For data preprocessing I aligned the two datasets by taking monthly stock price averages for SPY to account for single trading session outliers and cleaned up data points where necessary. The resulting dataset encompassed 29 years from the start of 1993 to the end of 2022.
2 - Regression Analysis
I used the sklearn library in Python to train a linear regression model using the preprocessed data. I used 75% of the dataset to train and 25% to test the model. I used standard k-fold cross-validation to evaluate model performance (using common 10 folds).
3 - Model Test
I tested different variations of my model and observed the resulting mean squared error and r2 score values. I also benchmarked against various data subsets within the 29 year main dataset and tested using QQQ (Nasdaq) data as an alternate market proxy independent variable with similar results. The r2 score across the various model iterations was between .85 and .93 with the final model at .92.
4 - Model Deployment
I incorporated the completed model into a Python script that pulls the latest SPY price through the TD Ameritrade API and compares it to the predicted SPY threshold price based on the latest monthly M2 value scraped from the FRED database using Selenium.
Outcome:
Although my hypothesis going into this project was that there would be a significant relationship between money supply and equity markets (expected an r2 score of around .7), I was surprised at the resulting strength based on the data I used (actual r2 score of .92).

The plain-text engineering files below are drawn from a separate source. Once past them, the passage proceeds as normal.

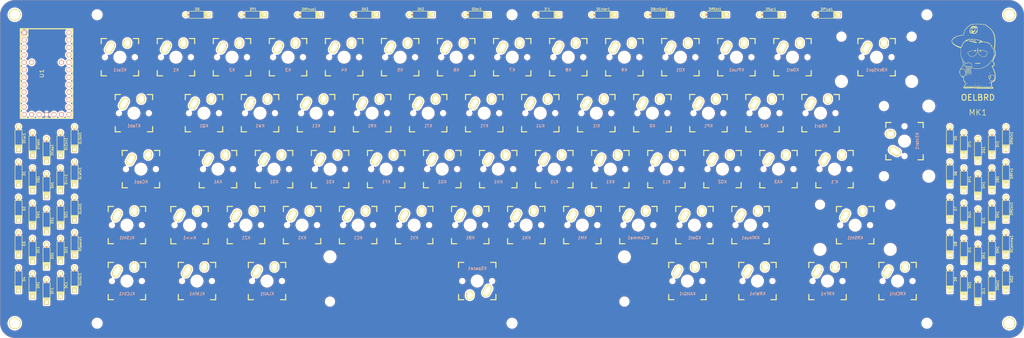
<source format=kicad_pcb>
(kicad_pcb (version 20221018) (generator pcbnew)

  (general
    (thickness 1.6)
  )

  (paper "A3")
  (layers
    (0 "F.Cu" signal)
    (31 "B.Cu" signal)
    (32 "B.Adhes" user "B.Adhesive")
    (33 "F.Adhes" user "F.Adhesive")
    (34 "B.Paste" user)
    (35 "F.Paste" user)
    (36 "B.SilkS" user "B.Silkscreen")
    (37 "F.SilkS" user "F.Silkscreen")
    (38 "B.Mask" user)
    (39 "F.Mask" user)
    (40 "Dwgs.User" user "User.Drawings")
    (41 "Cmts.User" user "User.Comments")
    (42 "Eco1.User" user "User.Eco1")
    (43 "Eco2.User" user "User.Eco2")
    (44 "Edge.Cuts" user)
    (45 "Margin" user)
    (46 "B.CrtYd" user "B.Courtyard")
    (47 "F.CrtYd" user "F.Courtyard")
    (48 "B.Fab" user)
    (49 "F.Fab" user)
  )

  (setup
    (pad_to_mask_clearance 0.051)
    (solder_mask_min_width 0.25)
    (pcbplotparams
      (layerselection 0x00010fc_ffffffff)
      (plot_on_all_layers_selection 0x0000000_00000000)
      (disableapertmacros false)
      (usegerberextensions false)
      (usegerberattributes false)
      (usegerberadvancedattributes false)
      (creategerberjobfile false)
      (dashed_line_dash_ratio 12.000000)
      (dashed_line_gap_ratio 3.000000)
      (svgprecision 4)
      (plotframeref false)
      (viasonmask false)
      (mode 1)
      (useauxorigin false)
      (hpglpennumber 1)
      (hpglpenspeed 20)
      (hpglpendiameter 15.000000)
      (dxfpolygonmode true)
      (dxfimperialunits true)
      (dxfusepcbnewfont true)
      (psnegative false)
      (psa4output false)
      (plotreference true)
      (plotvalue true)
      (plotinvisibletext false)
      (sketchpadsonfab false)
      (subtractmaskfromsilk false)
      (outputformat 1)
      (mirror false)
      (drillshape 1)
      (scaleselection 1)
      (outputdirectory "")
    )
  )

  (net 0 "")
  (net 1 "/row3")
  (net 2 "Net-(D0-Pad2)")
  (net 3 "/row0")
  (net 4 "Net-(D1-Pad2)")
  (net 5 "Net-(D2-Pad2)")
  (net 6 "Net-(D3-Pad2)")
  (net 7 "Net-(D4-Pad2)")
  (net 8 "Net-(D5-Pad2)")
  (net 9 "Net-(D6-Pad2)")
  (net 10 "Net-(D7-Pad2)")
  (net 11 "Net-(D8-Pad2)")
  (net 12 "Net-(D9-Pad2)")
  (net 13 "Net-(D'1-Pad2)")
  (net 14 "/row2")
  (net 15 "Net-(D<>1-Pad2)")
  (net 16 "Net-(DA1-Pad2)")
  (net 17 "Net-(DA2-Pad2)")
  (net 18 "/row1")
  (net 19 "Net-(DA3-Pad2)")
  (net 20 "Net-(DAltGr1-Pad2)")
  (net 21 "/row4")
  (net 22 "Net-(DB1-Pad2)")
  (net 23 "Net-(DBckSpc1-Pad2)")
  (net 24 "Net-(DC1-Pad2)")
  (net 25 "Net-(DCap1-Pad2)")
  (net 26 "Net-(DD1-Pad2)")
  (net 27 "Net-(DE1-Pad2)")
  (net 28 "Net-(DEnter1-Pad2)")
  (net 29 "Net-(DF1-Pad2)")
  (net 30 "Net-(DG1-Pad2)")
  (net 31 "Net-(DH1-Pad2)")
  (net 32 "Net-(DI1-Pad2)")
  (net 33 "Net-(DJ1-Pad2)")
  (net 34 "Net-(DK1-Pad2)")
  (net 35 "Net-(DL1-Pad2)")
  (net 36 "Net-(DLAlt1-Pad2)")
  (net 37 "Net-(DLCtrl1-Pad2)")
  (net 38 "Net-(DLSht1-Pad2)")
  (net 39 "Net-(DLWin1-Pad2)")
  (net 40 "Net-(DM1-Pad2)")
  (net 41 "Net-(DN1-Pad2)")
  (net 42 "Net-(DO1-Pad2)")
  (net 43 "Net-(DO2-Pad2)")
  (net 44 "Net-(DP1-Pad2)")
  (net 45 "Net-(DQ1-Pad2)")
  (net 46 "Net-(DR1-Pad2)")
  (net 47 "Net-(DRCtrl1-Pad2)")
  (net 48 "Net-(DRFn1-Pad2)")
  (net 49 "Net-(DRSht1-Pad2)")
  (net 50 "Net-(DRWin1-Pad2)")
  (net 51 "Net-(DS1-Pad2)")
  (net 52 "Net-(DSpace1-Pad2)")
  (net 53 "Net-(DSqr1-Pad2)")
  (net 54 "Net-(DT1-Pad2)")
  (net 55 "Net-(DTab1-Pad2)")
  (net 56 "Net-(DU1-Pad2)")
  (net 57 "Net-(DV1-Pad2)")
  (net 58 "Net-(DW1-Pad2)")
  (net 59 "Net-(DX1-Pad2)")
  (net 60 "Net-(DY1-Pad2)")
  (net 61 "Net-(DZ1-Pad2)")
  (net 62 "/col10")
  (net 63 "/col9")
  (net 64 "/col1")
  (net 65 "/col2")
  (net 66 "/col3")
  (net 67 "/col4")
  (net 68 "/col5")
  (net 69 "/col6")
  (net 70 "/col7")
  (net 71 "/col8")
  (net 72 "/col12")
  (net 73 "/col11")
  (net 74 "/col13")
  (net 75 "/col0")
  (net 76 "Net-(U1-Pad14)")
  (net 77 "Net-(U1-Pad16)")
  (net 78 "Net-(U1-Pad18)")
  (net 79 "Net-(U1-Pad23)")
  (net 80 "Net-(U1-Pad24)")
  (net 81 "Net-(U1-Pad25)")
  (net 82 "Net-(U1-Pad26)")
  (net 83 "Net-(U1-Pad27)")
  (net 84 "Net-(U1-Pad29)")
  (net 85 "Net-(U1-Pad30)")
  (net 86 "Net-(DComma1-Pad2)")
  (net 87 "Net-(DDel1-Pad2)")
  (net 88 "Net-(DDot1-Pad2)")
  (net 89 "Net-(DEsc1-Pad2)")
  (net 90 "Net-(DMinus1-Pad2)")
  (net 91 "Net-(DPlus1-Pad2)")
  (net 92 "GND")

  (footprint "keebs:Mx_Alps_100" (layer "F.Cu") (at 266.7 90.4875))

  (footprint "keebs:Mx_Alps_100" (layer "F.Cu") (at 280.9875 128.5875))

  (footprint "keebs:Mx_Alps_100" (layer "F.Cu") (at 261.9375 128.5875))

  (footprint "keebs:Mx_Alps_100" (layer "F.Cu") (at 104.775 71.4375))

  (footprint "keebs:Mx_Alps_100" (layer "F.Cu") (at 123.825 71.4375))

  (footprint "keebs:Mx_Alps_100" (layer "F.Cu") (at 142.875 71.4375))

  (footprint "keebs:Mx_Alps_100" (layer "F.Cu") (at 161.925 71.4375))

  (footprint "keebs:Mx_Alps_100" (layer "F.Cu") (at 200.025 71.4375))

  (footprint "keebs:Mx_Alps_100" (layer "F.Cu") (at 219.075 71.4375))

  (footprint "keebs:Mx_Alps_100" (layer "F.Cu") (at 314.325 71.4375))

  (footprint "keebs:Mx_Alps_100" (layer "F.Cu") (at 328.6125 109.5375))

  (footprint "keebs:Mx_Alps_100" (layer "F.Cu") (at 295.275 71.4375))

  (footprint "keebs:Mx_Alps_100" (layer "F.Cu") (at 300.0375 128.5875))

  (footprint "keebs:Mx_Alps_100" (layer "F.Cu") (at 109.39875 128.615))

  (footprint "keebs:Mx_Alps_100" (layer "F.Cu") (at 119.0625 109.5375))

  (footprint "keebs:Mx_Alps_100" (layer "F.Cu") (at 304.8 90.4875))

  (footprint "keebs:Mx_Alps_100" (layer "F.Cu") (at 309.5625 109.5375))

  (footprint "keebs:Mx_Alps_125" (layer "F.Cu") (at 278.60625 147.6375))

  (footprint "keebs:Mx_Alps_100" (layer "F.Cu") (at 204.7875 128.5875))

  (footprint "keebs:Mx_Alps_200" (layer "F.Cu") (at 342.9 71.4375))

  (footprint "keebs:Mx_Alps_100" (layer "F.Cu") (at 166.6875 128.5875))

  (footprint "keebs:Mx_Alps_175" (layer "F.Cu") (at 92.86875 109.5375))

  (footprint "keebs:Mx_Alps_100" (layer "F.Cu") (at 157.1625 109.5375))

  (footprint "keebs:Mx_Alps_100" (layer "F.Cu") (at 152.4 90.4875))

  (footprint "keebs:Mx_Alps_200" (layer "F.Cu") (at 352.3975 100.0125 90))

  (footprint "keebs:Mx_Alps_100" (layer "F.Cu") (at 176.2125 109.5375))

  (footprint "keebs:Mx_Alps_100" (layer "F.Cu") (at 195.2625 109.5375))

  (footprint "keebs:Mx_Alps_100" (layer "F.Cu") (at 214.3125 109.5375))

  (footprint "keebs:Mx_Alps_100" (layer "F.Cu") (at 233.3625 109.5375))

  (footprint "keebs:Mx_Alps_100" (layer "F.Cu") (at 252.4125 109.5375))

  (footprint "keebs:Mx_Alps_100" (layer "F.Cu")
    (tstamp 00000000-0000-0000-0000-00005d509a45)
    (at 271.4625 109.5375)
    (descr "MXALPS")
    (tags "MXALPS")
    (path "/00000000-0000-0000-0000-00005d5f8dda")
    (attr through_hole)
    (fp_text reference "KL1" (at 0 4.318) (layer "B.SilkS")
        (effects (font (size 1 1) (thickness 0.2)) (justify mirror))
      (tstamp 225cedf7-db59-48a3-9155-d811f873adbe)
    )
    (fp_text value "KEYSW" (at 5.334 10.922) (layer "B.SilkS") hide
        (effects (font (size 1.524 1.524) (thickness 0.3048)) (justify mirror))
      (tstamp b0df9f06-e555-439a-8471-950e798e951f)
    )
    (fp_line (start -6.35 -6.35) (end -4.572 -6.35)
      (stroke (width 0.381) (type solid)) (layer "F.SilkS") (tstamp f2dfa5b7-0715-4c5b-ac0c-7612d55a0979))
    (fp_line (start -6.35 -4.572) (end -6.35 -6.35)
      (stroke (width 0.381) (type solid)) (layer "F.SilkS") (tstamp 777df688-8ed0-4367-aa47-a70ce7febcb5))
    (fp_line (start -6.35 6.35) (end -6.35 4.572)
      (stroke (width 0.381) (type solid)) (layer "F.SilkS") (tstamp 6e8fd7dd-899d-4518-a4f1-fbb7c7a7a441))
    (fp_line (start -4.572 6.35) (end -6.35 6.35)
      (stroke (width 0.381) (type solid)) (layer "F.SilkS") (tstamp 970e231e-9b70-4c11-9fe2-7df0ba60a0b0))
    (fp_line (start 4.572 -6.35) (end 6.35 -6.35)
      (stroke (width 0.381) (type solid)) (layer "F.SilkS") (tstamp 278ab547-66ad-4542-a642-0c2f4b1b3233))
    (fp_line (start 6.35 -6.35) (end 6.35 -4.572)
      (stroke (width 0.381) (type solid)) (layer "F.SilkS") (tstamp b653878f-f932-4dd2-9384-163860a8f9fe))
    (fp_line (start 6.35 4.572) (end 6.35 6.35)
      (stroke (width 0.381) (type solid)) (layer "F.SilkS") (tstamp 0a1e2cec-a56b-45dc-bc64-3947527900e4))
    (fp_line (start 6.35 6.35) (end 4.572 6.35)
      (stroke (width 0.381) (type solid)) (layer "F.SilkS") (tstamp 96425167-788b-402a-8049-9d58b68df39f))
    (fp_line (start -9.398 -9.398) (end 9.398 -9.398)
      (stroke (width 0.1524) (type solid)) (layer "Dwgs.User") (tstamp 44d74529-7681-4ef3-80f7-dfa64a36c068))
    (fp_line (start -9.398 9.398) (end -9.398 -9.398)
      (stroke (width 0.1524) (type solid)) (layer "Dwgs.User") (tstamp 9bf9aacf-d377-4b20-a9be-64015c72dcc6))
    (fp_line (start -7.75 6.4) (end -7.75 -6.4)
      (stroke (width 0.3) (type solid)) (layer "Dwgs.User") (tstamp 270c1053-f7b7-49da-84e2-cb41f71f0252))
    (fp_line (start -7.75 6.4) (end 7.75 6.4)
      (stroke (width 0.3) (type solid)) (layer "Dwgs.User") (tstamp 81cb8285-1413-47b6-9796-526d061fe167))
    (fp_line (start -7.62 -7.62) (end 7.62 -7.62)
      (stroke (width 0.3) (type solid)) (layer "Dwgs.User") (tstamp f895866e-8c0d-47ac-8cb2-e1033bbc89ea))
    (fp_line (start -7.62 7.62) (end -7.62 -7.62)
      (stroke (width 0.3) (type solid)) (layer "Dwgs.User") (tstamp 63c9a7b6-8ebd-4dec-9703-697881517d7b))
    (fp_line (start 7.62 -7.62) (end 7.62 7.62)
      (stroke (width 0.3) (type solid)) (layer "Dwgs.User") (tstamp 6fa2731b-28e5-407c-9896-3c2df9925314))
    (fp_line (start 7.62 7.62) (end -7.62 7.62)
      (stroke (width 0.3) (type solid)) (layer "Dwgs.User") (tstamp 10d47449-ea95-45eb-8c43-928501d7653f))
    (fp_line (start 7.75 -6.4) (end -7.75 -6.4)
      (stroke (width 0.3) (type solid)) (layer "Dwgs.User") (tstamp 30eb1e69-6182-4759-bf3c-682cc8c6a3bc))
    (fp_line (start 7.75 6.4) (end 7.75 -6.4)
      (stroke (width 0.3) (type solid)) (layer "Dwgs.User") (tstamp 9e7577aa-05c2-47bf-a679-7c77019ef1cf))
    (fp_line (start 9.398 -9.398) (end 9.398 9.398)
      (stroke (width 0.1524) (type solid)) (layer "Dwgs.User") (tstamp ca961bf7-a5a8-4b59-8419-6ed445e66c93))
    (fp_line (start 9.398 9.398) (end -9.398 9.398)
      (stroke (width 0.1524) (type solid)) (layer "Dwgs.User") (tstamp 464737d1-2484-48d8-a69b-319f2782a035))
    (fp_line (start -6.35 -6.35) (end 6.35 -6.35)
      (stroke (width 0.1524) (type solid)) (layer "Cmts.User") (tstamp 7e4dbaf2-ad1e-4e0c-be12-0c39548bc89d))
    (fp_line (start -6.35 6.35) (end -6.35 -6.35)
      (stroke (width 0.1524) (type solid)) (layer "Cmts.User") (tstamp a5456694-f183-489c-9373-1427b83bac79))
    (fp_line (start 6.35 -6.35) (end 6.35 6.35)
      (stroke (width 0.1524) (type solid)) (layer "Cmts.User") (tstamp 008c827e-b03
... [3006794 chars truncated]
</source>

It is important to note that the M2 dataset was relatively small, likely included some errors related to data collection and calculation and that the Fed releases this data on a delayed schedule. However, this outcome does show that money supply could potentially be one useful component of a more comprehensive market model.
Post-Mortem:
If I did this project again, I would:
A) Run the analysis again using weekly M2 data to increase the size of the dataset from 767 to over 3300 data points. This would help decrease the risk of overfitting.
B) Add a time lag component to the analysis to observe if there is a delayed relationship between M2 and SPY at various intervals (i.e. 3 months, 6 months, etc.).
C) Test money supply proxy variables other than M2. For example, the Center for Financial Stability (CFS) reports a more broad-based M4 measure which adds five components to M2 (including institutional money-market funds, long-term deposits, repurchase agreements, commercial paper, and T-bills).
D) Build a multiple linear regression model with additional independent variables other than money supply. Examples could include business outlook surveys (i.e. the Manufacturing Business Outlook Survey released by the Philadelphia Fed) and the Unemployment Insurance Weekly Claims Report released by the Department of Labor. I would then utilize Lasso and Ridge regression models to determine how useful these additional independent variables are and reduce model complexity if needed.